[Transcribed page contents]
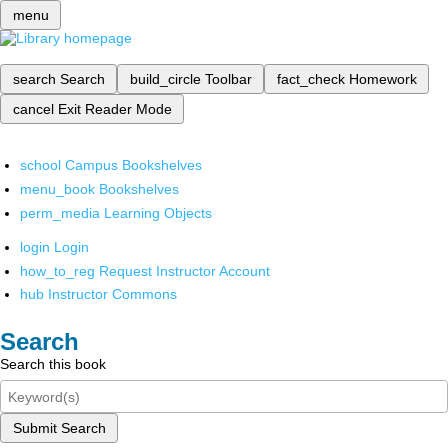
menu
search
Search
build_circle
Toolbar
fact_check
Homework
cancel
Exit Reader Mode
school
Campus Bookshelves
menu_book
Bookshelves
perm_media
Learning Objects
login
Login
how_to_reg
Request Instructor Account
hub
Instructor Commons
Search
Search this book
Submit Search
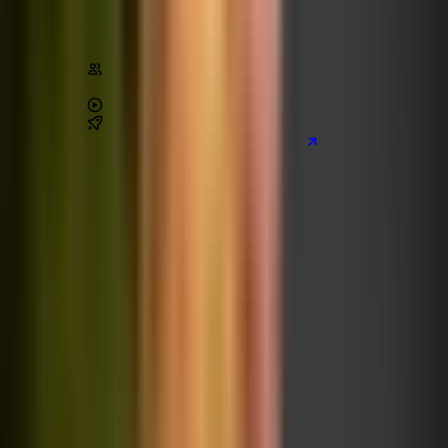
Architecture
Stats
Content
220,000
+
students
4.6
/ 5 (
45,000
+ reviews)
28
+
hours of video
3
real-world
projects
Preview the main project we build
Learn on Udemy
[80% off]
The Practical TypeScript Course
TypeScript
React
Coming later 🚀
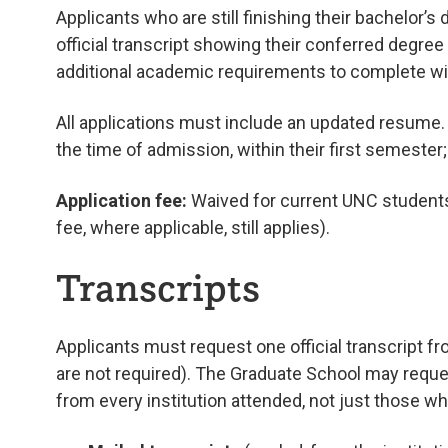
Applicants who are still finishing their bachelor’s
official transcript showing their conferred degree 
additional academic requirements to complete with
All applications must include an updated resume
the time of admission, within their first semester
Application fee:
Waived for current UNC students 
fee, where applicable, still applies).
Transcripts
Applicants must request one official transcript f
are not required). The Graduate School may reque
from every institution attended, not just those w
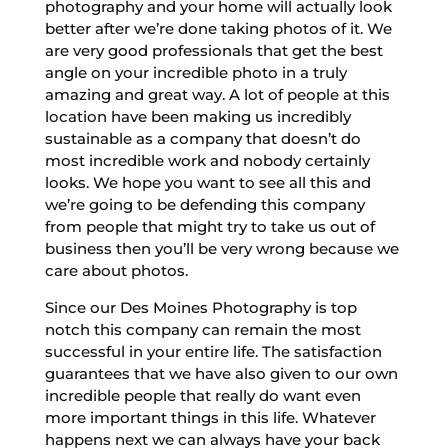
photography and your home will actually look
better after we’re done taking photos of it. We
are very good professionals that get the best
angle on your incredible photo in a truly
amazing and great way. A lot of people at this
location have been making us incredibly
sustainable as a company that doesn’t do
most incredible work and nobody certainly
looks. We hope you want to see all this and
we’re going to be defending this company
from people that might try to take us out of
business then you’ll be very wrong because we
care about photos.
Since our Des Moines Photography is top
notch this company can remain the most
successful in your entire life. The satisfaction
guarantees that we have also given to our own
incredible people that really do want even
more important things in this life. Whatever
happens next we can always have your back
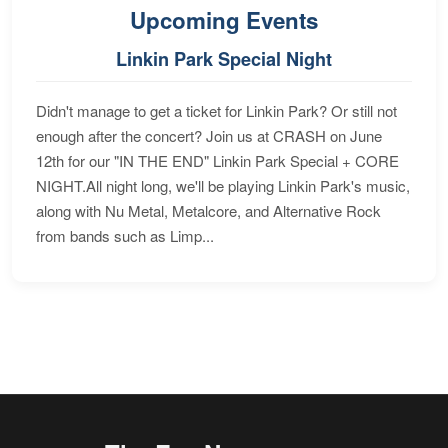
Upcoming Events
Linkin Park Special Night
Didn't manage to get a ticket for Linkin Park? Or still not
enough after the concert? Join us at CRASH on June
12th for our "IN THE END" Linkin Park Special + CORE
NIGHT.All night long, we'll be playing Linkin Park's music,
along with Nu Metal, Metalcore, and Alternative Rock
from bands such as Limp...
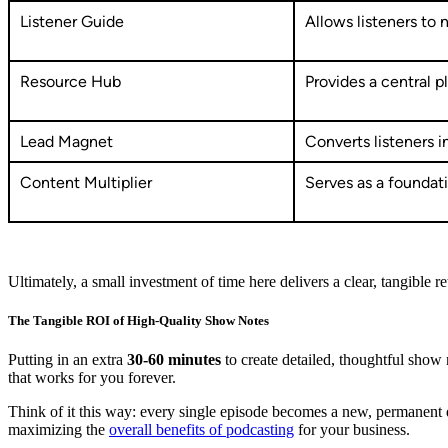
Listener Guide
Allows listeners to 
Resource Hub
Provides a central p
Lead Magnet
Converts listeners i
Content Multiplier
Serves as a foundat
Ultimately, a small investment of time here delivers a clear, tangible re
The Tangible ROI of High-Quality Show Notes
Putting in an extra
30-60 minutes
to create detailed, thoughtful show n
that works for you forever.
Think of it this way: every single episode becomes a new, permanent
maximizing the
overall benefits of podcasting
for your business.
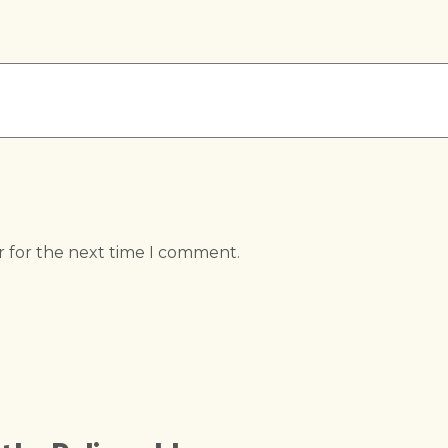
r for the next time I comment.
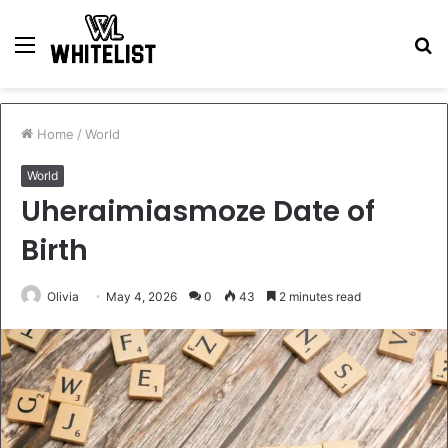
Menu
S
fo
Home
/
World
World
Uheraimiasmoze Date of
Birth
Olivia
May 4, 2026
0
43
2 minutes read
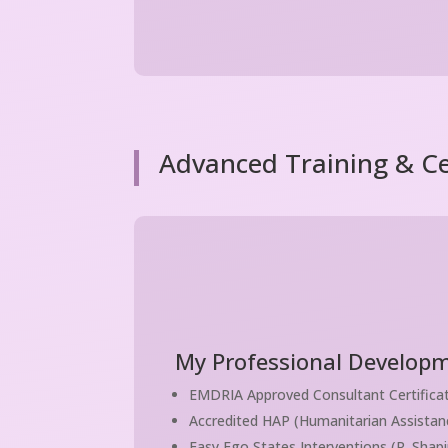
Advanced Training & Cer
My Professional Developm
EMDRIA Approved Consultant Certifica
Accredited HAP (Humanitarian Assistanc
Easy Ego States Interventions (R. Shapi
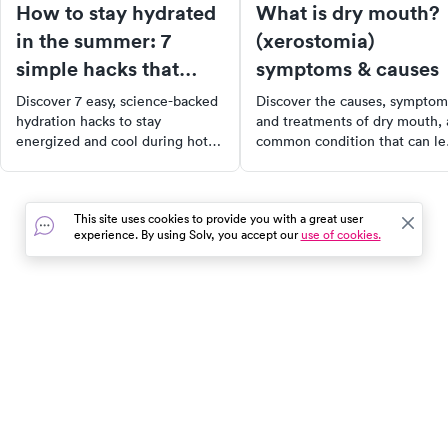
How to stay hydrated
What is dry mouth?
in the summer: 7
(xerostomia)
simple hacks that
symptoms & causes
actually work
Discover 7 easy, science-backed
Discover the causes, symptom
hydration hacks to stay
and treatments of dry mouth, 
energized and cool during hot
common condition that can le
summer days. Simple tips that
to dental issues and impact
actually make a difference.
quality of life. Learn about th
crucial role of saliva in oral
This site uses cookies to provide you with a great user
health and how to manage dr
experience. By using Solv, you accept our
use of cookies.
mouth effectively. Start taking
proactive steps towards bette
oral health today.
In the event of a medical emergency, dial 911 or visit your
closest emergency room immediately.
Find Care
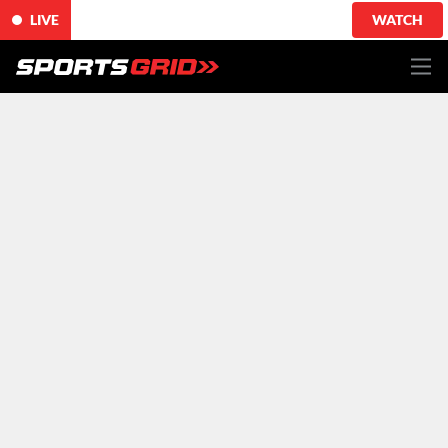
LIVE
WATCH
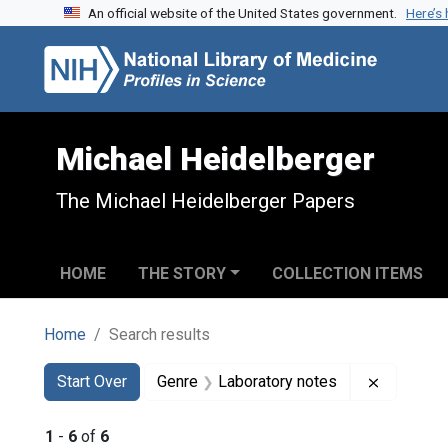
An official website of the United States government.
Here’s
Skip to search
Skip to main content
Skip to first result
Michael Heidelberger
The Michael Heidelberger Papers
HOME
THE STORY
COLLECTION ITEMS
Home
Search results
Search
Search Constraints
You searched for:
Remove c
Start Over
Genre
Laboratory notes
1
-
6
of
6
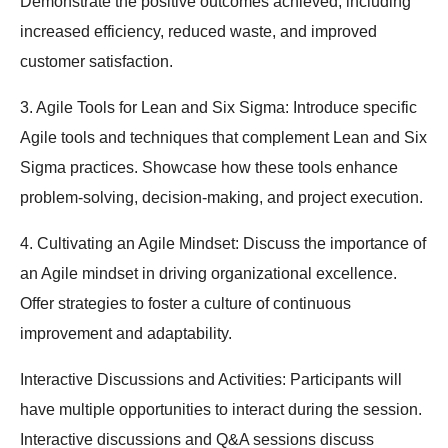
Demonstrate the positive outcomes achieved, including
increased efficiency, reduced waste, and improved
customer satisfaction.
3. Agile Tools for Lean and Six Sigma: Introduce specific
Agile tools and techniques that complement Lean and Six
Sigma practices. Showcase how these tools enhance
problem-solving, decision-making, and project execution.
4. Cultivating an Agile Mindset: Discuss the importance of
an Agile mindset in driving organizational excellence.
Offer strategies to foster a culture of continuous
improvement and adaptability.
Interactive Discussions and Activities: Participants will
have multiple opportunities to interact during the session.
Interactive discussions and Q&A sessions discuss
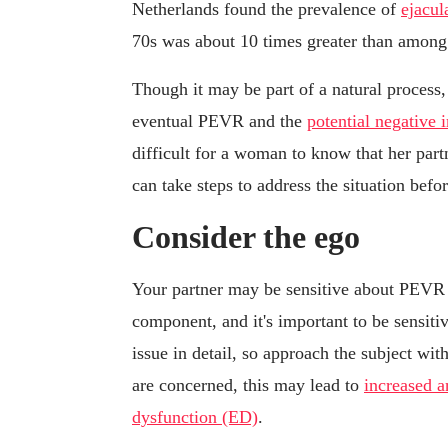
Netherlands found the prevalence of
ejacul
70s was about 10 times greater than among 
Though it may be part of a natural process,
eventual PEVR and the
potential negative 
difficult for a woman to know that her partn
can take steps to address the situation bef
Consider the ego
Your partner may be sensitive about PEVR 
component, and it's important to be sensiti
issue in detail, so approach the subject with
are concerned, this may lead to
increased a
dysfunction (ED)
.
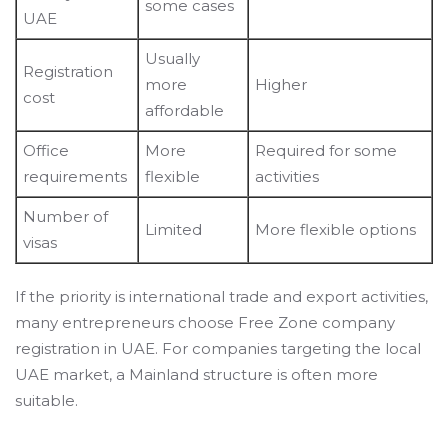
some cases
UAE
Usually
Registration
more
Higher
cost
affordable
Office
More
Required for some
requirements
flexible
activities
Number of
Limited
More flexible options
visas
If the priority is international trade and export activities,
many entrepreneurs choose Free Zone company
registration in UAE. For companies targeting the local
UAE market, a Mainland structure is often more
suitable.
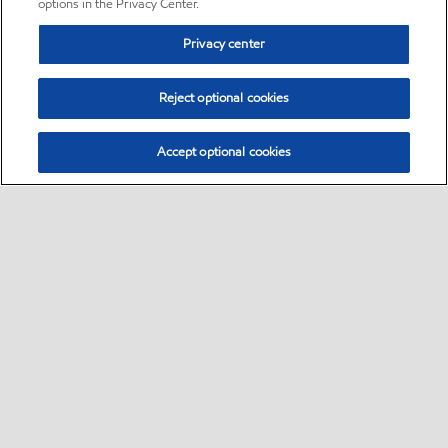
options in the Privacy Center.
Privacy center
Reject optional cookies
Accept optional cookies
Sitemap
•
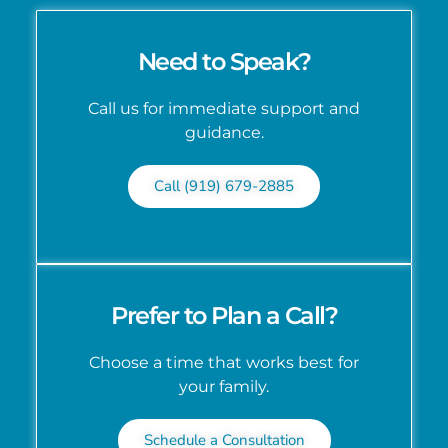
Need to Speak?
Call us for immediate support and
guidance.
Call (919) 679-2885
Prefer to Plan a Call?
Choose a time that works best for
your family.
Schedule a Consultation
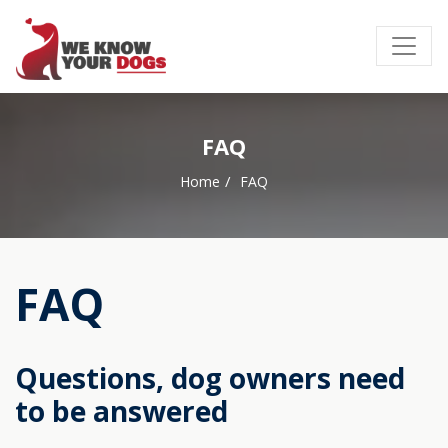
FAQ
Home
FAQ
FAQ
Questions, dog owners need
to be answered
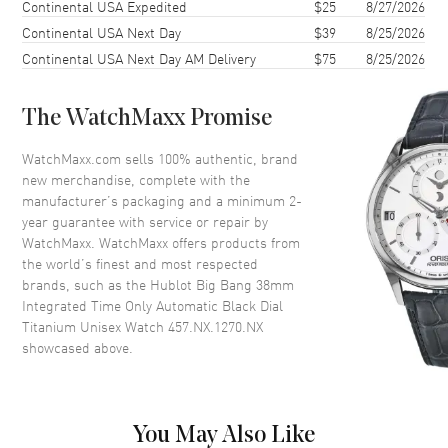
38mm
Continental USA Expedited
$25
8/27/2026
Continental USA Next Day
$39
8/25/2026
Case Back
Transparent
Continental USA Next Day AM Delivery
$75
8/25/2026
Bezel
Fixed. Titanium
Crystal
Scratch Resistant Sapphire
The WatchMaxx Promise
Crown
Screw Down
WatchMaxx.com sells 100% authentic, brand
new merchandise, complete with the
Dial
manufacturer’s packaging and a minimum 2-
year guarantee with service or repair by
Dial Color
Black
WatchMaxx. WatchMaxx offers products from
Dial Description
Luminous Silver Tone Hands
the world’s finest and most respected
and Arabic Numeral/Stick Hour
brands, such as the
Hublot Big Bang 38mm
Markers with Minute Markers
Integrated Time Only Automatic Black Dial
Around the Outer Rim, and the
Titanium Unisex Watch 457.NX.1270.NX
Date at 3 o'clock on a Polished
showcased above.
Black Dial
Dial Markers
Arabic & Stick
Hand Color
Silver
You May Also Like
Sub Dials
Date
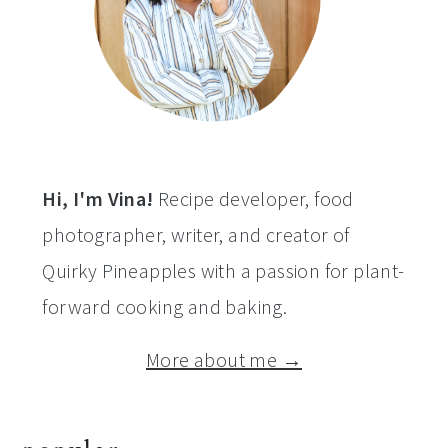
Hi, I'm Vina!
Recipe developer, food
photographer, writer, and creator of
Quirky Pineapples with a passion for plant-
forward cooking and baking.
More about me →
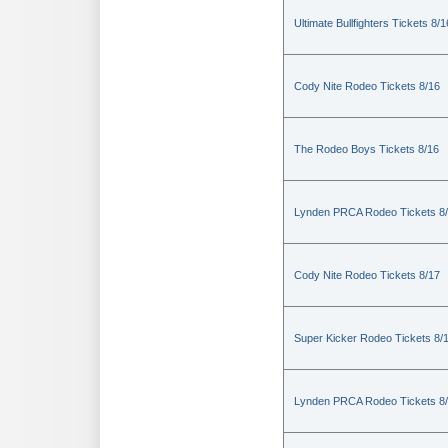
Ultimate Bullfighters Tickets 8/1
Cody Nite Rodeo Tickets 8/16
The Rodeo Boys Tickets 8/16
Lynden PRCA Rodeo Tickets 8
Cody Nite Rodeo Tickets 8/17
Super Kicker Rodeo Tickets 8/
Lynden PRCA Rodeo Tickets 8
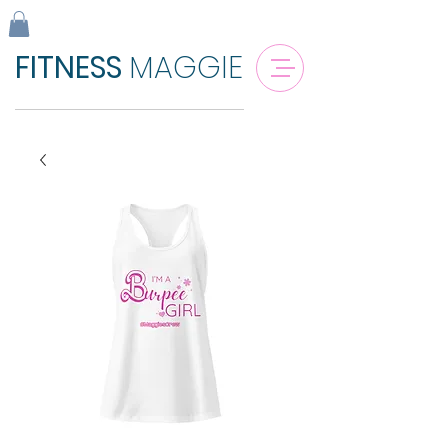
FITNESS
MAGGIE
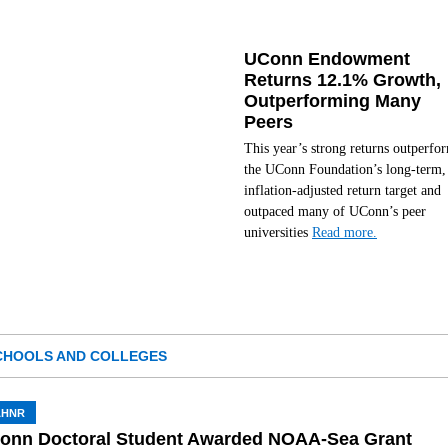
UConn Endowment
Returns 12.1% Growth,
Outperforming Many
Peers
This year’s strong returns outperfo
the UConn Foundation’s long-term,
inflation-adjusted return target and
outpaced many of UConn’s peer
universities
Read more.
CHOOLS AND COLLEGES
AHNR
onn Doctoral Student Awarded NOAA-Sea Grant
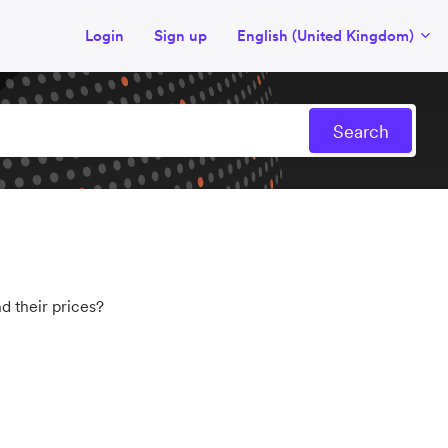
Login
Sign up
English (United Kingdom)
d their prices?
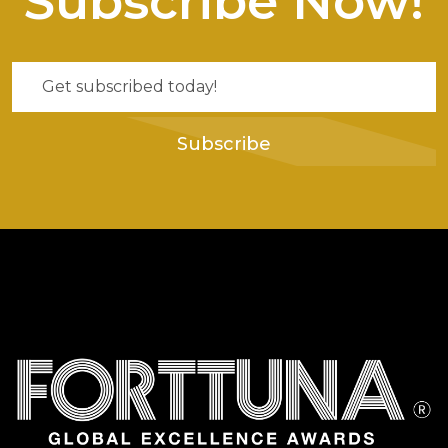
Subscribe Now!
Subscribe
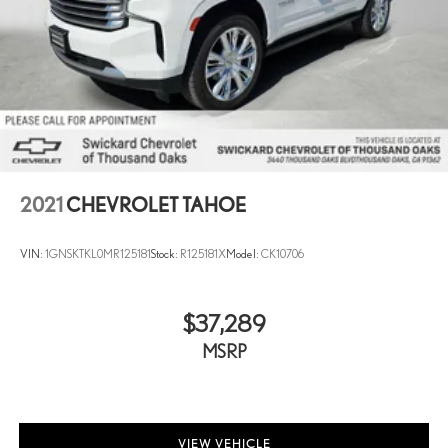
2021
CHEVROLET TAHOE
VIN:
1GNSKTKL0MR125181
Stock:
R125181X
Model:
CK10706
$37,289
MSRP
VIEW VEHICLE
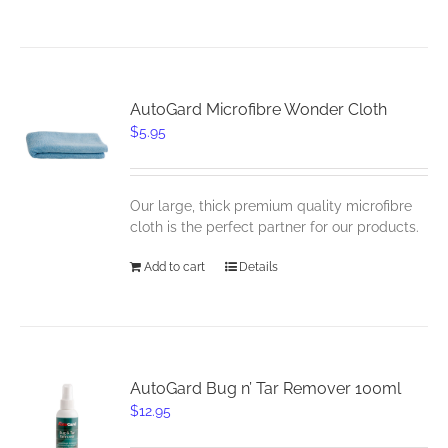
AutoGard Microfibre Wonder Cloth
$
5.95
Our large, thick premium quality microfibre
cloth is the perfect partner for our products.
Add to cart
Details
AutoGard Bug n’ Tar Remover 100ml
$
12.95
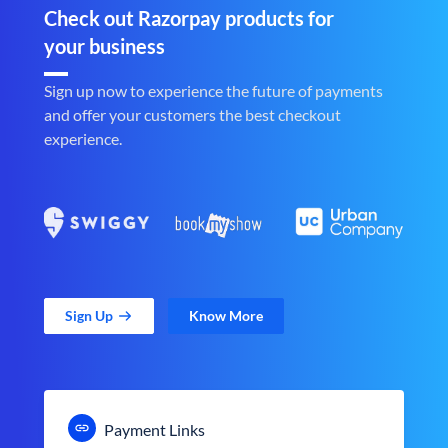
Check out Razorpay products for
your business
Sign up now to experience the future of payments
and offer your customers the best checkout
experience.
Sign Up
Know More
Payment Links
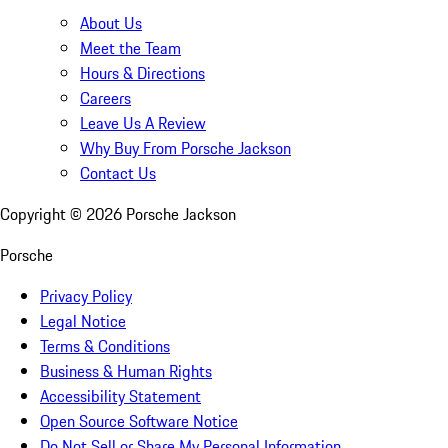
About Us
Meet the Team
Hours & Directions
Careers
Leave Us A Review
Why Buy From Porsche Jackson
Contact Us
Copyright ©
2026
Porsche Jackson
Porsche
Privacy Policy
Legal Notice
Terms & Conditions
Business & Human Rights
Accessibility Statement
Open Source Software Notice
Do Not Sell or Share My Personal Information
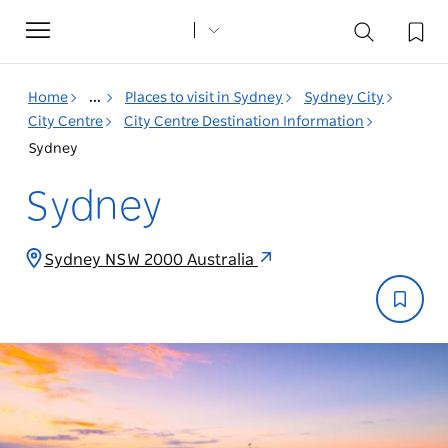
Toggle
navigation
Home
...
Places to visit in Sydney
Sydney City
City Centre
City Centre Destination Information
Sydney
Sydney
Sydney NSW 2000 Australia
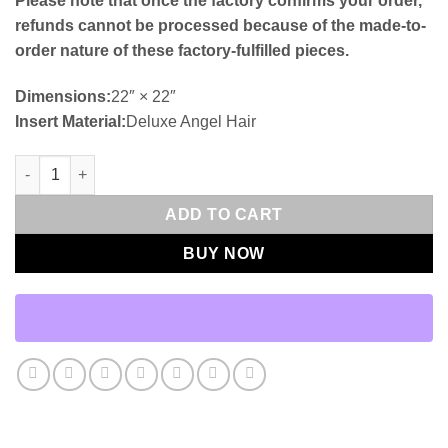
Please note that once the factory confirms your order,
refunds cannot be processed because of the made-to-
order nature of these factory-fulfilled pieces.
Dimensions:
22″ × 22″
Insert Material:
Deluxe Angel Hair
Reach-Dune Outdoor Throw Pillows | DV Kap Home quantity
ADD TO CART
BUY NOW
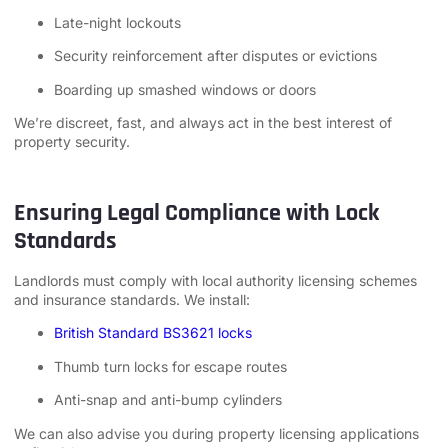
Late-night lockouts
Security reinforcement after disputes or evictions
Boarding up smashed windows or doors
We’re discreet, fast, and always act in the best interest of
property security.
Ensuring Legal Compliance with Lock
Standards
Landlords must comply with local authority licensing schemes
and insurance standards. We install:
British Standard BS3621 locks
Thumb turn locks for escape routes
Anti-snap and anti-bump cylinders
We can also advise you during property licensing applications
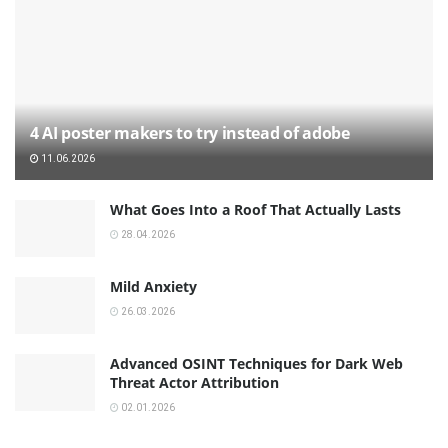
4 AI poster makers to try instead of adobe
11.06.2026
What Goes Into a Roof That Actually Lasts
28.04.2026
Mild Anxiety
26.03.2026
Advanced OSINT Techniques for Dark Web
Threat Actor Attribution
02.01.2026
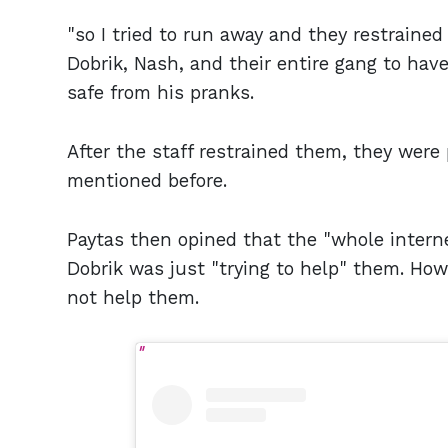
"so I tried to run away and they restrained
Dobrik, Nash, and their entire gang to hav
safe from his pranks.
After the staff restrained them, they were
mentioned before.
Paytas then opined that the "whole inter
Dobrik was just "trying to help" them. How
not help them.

Problem description> Write out, word for word, the lines from the line with "Listener Guide" up to and including the line with "Easy Ego States Interventions (R. Shapi". Leave the pictures out.

Solution to the problem>
Listener Guide
Allows listeners to 
Resource Hub
Provides a central p
Lead Magnet
Converts listeners i
Content Multiplier
Serves as a foundat
Ultimately, a small investment of time here delivers a clear, tangible re
The Tangible ROI of High-Quality Show Notes
Putting in an extra
30-60 minutes
to create detailed, thoughtful show n
that works for you forever.
Think of it this way: every single episode becomes a new, permanent
maximizing the
overall benefits of podcasting
for your business.
r for the next time I comment.
Menu
S
fo
Home
/
World
World
Uheraimiasmoze Date of
Birth
Olivia
May 4, 2026
0
43
2 minutes read
Advanced Training & Cer
My Professional Developm
EMDRIA Approved Consultant Certifica
Accredited HAP (Humanitarian Assistanc
Easy Ego States Interventions (R. Shapi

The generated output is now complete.